> [Brano di lettura]
▶

Sta dimostrando che la cucina della sua terra “non è solo tex mex” e che il fine dining può offrire cibo di alto livello anche in un ambiente “rilassato”. Ma quando si tratta di fare confronti, Santiago Lastra è lapidario: “Molti paesi non sono pronti per l’alta cucina”.

La notizia

Dopo la breve stagione della globalizzazione gastronomica, anche la cucina potrebbe essere travolta della deglobalizzazione in atto. Se ne colgono qua e là le prime avvisaglie, per esempio nella consapevolezza che no, la cucina non è ancora affare di tutto il mondo. E se lo dice uno chef messicano di stanza a Londra, c’è da porsi seriamente il problema. Parliamo di Santiago Lastra del ristorante Kol, che in un ribaltamento vertiginoso applica al confronto fra Regno Unito e madrepatria, gli schemi della cucina “contaminata” che da tempo avvince territori di pari noblesse: paradigma messicano e prodotti inglesi, quindi, per un successo travolgente su quella che è una delle piazze più esigenti del mondo. Di fatto, dopo la chiusura di Pakta e Punto MX, si tratta dell’unico stellato messicano in Europa.

◀

> [Attività da svolgere]
1 – Nell'articolo su Santiago Lastra, che cosa afferma lo chef quando si tratta di fare confronti?
2 – Elenchi tutti i ristoranti nominati nell'articolo su Santiago Lastra.
3 – Riprenda la stesura dell'articolo su Santiago Lastra a partire dalla sua ultima frase.

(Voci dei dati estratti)
▶

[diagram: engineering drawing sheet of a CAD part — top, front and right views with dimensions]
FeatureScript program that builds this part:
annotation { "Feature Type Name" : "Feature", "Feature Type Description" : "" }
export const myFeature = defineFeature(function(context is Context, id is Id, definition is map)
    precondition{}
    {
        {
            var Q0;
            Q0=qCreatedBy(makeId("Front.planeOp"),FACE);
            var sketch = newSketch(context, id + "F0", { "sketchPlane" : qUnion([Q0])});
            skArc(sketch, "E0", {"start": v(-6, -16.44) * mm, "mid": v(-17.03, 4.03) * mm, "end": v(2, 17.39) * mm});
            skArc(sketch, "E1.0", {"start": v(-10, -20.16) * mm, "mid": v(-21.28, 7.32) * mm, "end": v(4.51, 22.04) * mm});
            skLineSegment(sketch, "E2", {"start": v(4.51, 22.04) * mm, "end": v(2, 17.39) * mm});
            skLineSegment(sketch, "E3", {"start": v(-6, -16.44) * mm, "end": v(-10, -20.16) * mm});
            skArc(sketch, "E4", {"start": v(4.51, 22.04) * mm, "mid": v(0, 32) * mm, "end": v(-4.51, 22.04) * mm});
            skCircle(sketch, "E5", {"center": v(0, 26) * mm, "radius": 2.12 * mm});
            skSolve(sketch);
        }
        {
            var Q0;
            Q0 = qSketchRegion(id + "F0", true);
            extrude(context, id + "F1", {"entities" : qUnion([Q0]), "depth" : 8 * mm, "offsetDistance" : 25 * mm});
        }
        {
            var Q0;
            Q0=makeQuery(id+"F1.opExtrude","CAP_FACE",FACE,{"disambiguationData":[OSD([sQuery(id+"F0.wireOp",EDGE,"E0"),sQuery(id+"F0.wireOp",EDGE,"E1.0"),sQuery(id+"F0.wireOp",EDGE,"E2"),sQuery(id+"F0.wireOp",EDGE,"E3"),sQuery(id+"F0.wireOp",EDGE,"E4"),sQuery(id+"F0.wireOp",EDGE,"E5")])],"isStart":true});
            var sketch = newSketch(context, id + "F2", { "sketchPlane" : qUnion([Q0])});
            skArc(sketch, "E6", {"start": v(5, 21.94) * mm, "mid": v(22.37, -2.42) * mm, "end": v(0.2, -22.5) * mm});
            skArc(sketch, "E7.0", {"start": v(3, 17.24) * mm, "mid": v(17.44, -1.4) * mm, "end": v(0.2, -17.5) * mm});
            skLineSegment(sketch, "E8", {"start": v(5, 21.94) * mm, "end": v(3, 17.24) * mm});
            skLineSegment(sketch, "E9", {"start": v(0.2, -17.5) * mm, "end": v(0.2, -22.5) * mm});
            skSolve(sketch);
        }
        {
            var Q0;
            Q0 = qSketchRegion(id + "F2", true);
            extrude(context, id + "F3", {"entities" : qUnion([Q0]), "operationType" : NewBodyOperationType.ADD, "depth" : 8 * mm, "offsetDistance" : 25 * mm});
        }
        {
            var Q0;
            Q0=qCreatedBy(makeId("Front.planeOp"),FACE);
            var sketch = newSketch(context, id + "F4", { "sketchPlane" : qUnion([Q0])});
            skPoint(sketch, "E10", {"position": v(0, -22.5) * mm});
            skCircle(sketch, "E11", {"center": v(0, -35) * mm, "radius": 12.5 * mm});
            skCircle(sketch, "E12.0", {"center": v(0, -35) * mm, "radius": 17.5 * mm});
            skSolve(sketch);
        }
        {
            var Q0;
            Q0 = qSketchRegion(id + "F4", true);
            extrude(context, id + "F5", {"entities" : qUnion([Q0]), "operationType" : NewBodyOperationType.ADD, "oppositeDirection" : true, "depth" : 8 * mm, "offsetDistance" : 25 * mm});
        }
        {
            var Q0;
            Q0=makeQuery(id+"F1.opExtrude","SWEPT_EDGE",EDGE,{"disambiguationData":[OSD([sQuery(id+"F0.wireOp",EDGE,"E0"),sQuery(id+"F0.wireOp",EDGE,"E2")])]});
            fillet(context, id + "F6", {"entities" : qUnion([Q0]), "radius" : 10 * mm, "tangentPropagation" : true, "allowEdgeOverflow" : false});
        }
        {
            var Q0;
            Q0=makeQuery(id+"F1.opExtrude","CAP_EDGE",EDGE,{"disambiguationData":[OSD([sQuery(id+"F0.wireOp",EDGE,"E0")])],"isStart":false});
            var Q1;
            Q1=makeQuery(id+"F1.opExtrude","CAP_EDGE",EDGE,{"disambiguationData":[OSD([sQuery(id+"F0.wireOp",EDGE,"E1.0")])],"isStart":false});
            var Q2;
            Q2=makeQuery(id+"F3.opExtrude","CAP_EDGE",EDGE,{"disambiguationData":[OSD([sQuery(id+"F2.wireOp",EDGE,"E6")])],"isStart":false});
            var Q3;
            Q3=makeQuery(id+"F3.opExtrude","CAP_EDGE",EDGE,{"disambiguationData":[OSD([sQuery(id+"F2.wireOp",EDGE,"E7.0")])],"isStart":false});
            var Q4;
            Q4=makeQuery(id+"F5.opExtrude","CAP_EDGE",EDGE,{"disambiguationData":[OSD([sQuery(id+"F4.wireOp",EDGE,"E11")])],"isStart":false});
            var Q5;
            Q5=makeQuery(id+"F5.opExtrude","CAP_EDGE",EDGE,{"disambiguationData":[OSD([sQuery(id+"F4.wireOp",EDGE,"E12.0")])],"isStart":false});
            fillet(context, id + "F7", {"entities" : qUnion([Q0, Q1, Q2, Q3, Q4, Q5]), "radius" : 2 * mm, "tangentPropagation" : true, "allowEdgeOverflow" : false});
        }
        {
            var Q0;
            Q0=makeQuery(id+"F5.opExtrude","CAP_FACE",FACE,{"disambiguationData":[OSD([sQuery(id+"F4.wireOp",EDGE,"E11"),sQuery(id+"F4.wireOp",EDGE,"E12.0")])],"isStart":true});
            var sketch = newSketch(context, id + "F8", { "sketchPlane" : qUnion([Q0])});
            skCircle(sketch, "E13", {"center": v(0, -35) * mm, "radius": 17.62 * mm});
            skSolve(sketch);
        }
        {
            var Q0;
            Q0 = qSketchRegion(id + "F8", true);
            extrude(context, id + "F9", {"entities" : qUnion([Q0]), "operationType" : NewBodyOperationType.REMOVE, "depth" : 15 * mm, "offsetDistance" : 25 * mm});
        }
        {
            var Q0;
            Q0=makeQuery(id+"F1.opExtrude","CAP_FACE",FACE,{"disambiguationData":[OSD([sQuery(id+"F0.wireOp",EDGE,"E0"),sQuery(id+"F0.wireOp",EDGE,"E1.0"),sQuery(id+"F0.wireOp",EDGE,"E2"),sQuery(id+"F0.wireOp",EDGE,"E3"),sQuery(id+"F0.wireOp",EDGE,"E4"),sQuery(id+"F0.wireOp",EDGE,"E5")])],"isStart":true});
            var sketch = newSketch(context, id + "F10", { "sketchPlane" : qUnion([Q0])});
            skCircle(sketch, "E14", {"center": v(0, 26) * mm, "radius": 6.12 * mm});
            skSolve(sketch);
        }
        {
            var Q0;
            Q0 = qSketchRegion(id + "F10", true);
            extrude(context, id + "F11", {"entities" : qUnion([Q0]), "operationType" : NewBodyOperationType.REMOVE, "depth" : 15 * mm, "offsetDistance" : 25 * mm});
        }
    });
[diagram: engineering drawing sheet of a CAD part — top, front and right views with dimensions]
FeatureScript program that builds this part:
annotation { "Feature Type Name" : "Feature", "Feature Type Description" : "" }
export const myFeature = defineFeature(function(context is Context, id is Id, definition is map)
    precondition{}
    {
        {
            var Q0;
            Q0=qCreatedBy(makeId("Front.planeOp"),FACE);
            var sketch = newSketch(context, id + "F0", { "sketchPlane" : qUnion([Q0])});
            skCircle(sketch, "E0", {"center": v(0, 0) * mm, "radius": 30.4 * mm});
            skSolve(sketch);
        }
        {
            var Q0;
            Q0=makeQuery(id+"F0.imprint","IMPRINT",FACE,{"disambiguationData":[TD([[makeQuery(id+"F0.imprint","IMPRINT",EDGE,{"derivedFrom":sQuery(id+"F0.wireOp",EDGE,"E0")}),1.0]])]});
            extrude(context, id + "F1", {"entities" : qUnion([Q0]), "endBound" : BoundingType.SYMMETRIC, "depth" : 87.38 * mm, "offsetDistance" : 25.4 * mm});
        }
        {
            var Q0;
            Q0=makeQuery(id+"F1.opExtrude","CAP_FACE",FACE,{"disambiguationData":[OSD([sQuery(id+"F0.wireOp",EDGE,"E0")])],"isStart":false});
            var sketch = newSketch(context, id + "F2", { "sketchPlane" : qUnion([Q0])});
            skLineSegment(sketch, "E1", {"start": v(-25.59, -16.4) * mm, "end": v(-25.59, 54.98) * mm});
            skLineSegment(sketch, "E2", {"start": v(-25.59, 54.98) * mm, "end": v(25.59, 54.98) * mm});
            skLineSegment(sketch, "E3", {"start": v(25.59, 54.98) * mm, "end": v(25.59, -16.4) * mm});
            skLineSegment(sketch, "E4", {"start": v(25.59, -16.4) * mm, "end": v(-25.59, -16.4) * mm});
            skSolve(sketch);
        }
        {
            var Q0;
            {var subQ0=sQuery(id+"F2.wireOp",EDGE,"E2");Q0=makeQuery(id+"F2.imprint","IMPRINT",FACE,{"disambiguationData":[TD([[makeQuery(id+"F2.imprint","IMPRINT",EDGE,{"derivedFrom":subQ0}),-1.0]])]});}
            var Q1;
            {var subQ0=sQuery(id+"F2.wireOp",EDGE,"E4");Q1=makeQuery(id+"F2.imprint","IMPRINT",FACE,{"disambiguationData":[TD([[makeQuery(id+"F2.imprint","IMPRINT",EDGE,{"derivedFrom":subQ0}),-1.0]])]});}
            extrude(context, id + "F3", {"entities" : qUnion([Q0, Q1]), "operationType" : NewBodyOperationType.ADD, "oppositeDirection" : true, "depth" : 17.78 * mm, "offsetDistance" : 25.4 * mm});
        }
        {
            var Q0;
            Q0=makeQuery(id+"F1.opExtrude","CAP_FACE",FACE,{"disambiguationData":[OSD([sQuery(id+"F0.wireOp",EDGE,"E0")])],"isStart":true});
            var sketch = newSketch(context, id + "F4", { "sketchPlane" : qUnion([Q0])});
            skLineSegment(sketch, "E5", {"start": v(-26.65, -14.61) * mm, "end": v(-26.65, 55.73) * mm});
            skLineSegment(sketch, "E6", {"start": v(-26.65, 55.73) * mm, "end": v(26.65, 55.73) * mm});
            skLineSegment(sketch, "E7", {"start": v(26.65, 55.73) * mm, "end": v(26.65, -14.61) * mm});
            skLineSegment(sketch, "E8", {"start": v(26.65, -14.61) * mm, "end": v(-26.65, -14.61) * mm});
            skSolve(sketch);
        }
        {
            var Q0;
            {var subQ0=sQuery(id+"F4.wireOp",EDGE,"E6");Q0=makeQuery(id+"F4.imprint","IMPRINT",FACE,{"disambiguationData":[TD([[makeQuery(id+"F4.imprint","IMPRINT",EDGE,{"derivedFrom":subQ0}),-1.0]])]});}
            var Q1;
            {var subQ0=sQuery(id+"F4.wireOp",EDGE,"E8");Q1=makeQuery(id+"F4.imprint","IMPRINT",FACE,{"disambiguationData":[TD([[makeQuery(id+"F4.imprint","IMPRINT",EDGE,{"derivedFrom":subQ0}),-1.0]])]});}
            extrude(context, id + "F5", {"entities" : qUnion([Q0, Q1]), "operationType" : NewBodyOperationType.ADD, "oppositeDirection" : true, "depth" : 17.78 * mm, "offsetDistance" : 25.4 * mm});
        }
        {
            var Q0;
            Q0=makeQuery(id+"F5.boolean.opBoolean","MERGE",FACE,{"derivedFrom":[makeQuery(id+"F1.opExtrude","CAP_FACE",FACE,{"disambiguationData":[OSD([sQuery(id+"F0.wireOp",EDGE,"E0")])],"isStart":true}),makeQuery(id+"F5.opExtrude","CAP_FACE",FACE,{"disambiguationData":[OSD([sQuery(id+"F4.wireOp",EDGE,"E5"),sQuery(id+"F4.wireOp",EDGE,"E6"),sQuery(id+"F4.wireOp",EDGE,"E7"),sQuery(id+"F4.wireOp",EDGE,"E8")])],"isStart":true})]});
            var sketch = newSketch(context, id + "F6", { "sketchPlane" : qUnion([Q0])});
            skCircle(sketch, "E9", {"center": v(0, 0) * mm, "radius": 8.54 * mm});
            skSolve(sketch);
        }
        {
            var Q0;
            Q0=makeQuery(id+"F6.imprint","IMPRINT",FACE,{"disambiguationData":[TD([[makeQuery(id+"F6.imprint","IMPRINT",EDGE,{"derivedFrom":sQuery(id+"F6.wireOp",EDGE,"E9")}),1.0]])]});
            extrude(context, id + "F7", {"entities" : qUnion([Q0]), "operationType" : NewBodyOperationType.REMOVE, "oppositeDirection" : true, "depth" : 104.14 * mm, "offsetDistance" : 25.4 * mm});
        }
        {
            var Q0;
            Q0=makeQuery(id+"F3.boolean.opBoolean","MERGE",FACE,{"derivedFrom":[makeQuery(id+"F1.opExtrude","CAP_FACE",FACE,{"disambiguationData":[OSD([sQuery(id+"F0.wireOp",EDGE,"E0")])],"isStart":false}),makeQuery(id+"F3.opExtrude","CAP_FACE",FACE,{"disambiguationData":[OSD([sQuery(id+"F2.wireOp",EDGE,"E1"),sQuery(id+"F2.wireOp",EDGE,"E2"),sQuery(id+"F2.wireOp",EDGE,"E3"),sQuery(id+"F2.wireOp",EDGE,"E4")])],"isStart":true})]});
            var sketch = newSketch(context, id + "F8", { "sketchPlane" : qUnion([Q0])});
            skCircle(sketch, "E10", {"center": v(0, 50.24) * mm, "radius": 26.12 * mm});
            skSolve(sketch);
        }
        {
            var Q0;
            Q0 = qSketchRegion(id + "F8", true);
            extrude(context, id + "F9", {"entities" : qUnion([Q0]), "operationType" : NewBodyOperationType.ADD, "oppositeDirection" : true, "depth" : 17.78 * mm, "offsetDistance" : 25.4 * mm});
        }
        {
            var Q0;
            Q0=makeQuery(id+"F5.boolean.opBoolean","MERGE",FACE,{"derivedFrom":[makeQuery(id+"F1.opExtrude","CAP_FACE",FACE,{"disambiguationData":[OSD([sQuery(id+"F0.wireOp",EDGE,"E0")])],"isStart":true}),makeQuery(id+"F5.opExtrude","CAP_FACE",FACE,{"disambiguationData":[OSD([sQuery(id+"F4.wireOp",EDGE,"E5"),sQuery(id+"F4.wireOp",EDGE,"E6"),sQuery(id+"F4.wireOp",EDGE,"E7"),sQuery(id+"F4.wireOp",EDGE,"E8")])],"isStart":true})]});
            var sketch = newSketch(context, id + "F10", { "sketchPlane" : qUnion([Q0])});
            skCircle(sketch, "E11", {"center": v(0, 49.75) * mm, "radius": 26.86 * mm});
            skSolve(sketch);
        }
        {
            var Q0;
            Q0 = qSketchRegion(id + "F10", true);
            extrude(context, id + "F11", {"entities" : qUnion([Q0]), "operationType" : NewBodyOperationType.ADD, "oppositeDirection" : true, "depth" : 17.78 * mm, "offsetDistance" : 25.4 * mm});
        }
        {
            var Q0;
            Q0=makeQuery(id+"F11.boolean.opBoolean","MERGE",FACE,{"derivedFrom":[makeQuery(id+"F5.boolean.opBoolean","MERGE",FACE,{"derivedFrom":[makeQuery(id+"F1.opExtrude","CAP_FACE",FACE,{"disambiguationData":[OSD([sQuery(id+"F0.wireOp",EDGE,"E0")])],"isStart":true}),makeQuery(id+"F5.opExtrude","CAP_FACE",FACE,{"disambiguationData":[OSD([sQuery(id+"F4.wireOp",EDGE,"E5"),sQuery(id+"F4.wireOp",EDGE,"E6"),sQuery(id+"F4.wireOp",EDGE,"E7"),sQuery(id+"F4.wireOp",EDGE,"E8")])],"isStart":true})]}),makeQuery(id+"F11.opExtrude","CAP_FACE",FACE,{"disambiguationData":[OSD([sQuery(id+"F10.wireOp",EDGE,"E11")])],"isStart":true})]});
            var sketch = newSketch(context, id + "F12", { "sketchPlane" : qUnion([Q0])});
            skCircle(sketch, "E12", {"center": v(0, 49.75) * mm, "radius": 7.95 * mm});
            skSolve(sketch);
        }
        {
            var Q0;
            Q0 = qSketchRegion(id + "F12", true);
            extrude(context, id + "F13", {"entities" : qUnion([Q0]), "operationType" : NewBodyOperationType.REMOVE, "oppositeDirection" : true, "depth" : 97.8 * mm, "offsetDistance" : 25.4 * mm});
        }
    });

◀

> [Risposte in ordine]
1 – Che molti paesi non sono pronti per l'alta cucina.

2 – Kol, Pakta, Punto MX

3 –
Santiago non è certo un cuoco improvvisato: dopo la gavetta per ristoranti italiani in patria, la sua formazione si è svolta al fianco di Pilar Idoate, Andoni Luis Aduriz e René Redzepi. “Al Mugaritz ho lavorato presso il dipartimento di creatività, imparando molto sull’innovazione nel 2013. Ho fatto esperienza con Juan Vargas, Pablo Lagrange, Miguel Caño e David Chamorro. Nello stesso tempo ho completato i miei studi frequentando un master in Cucina di Innovazione al Basque Culinary Center”.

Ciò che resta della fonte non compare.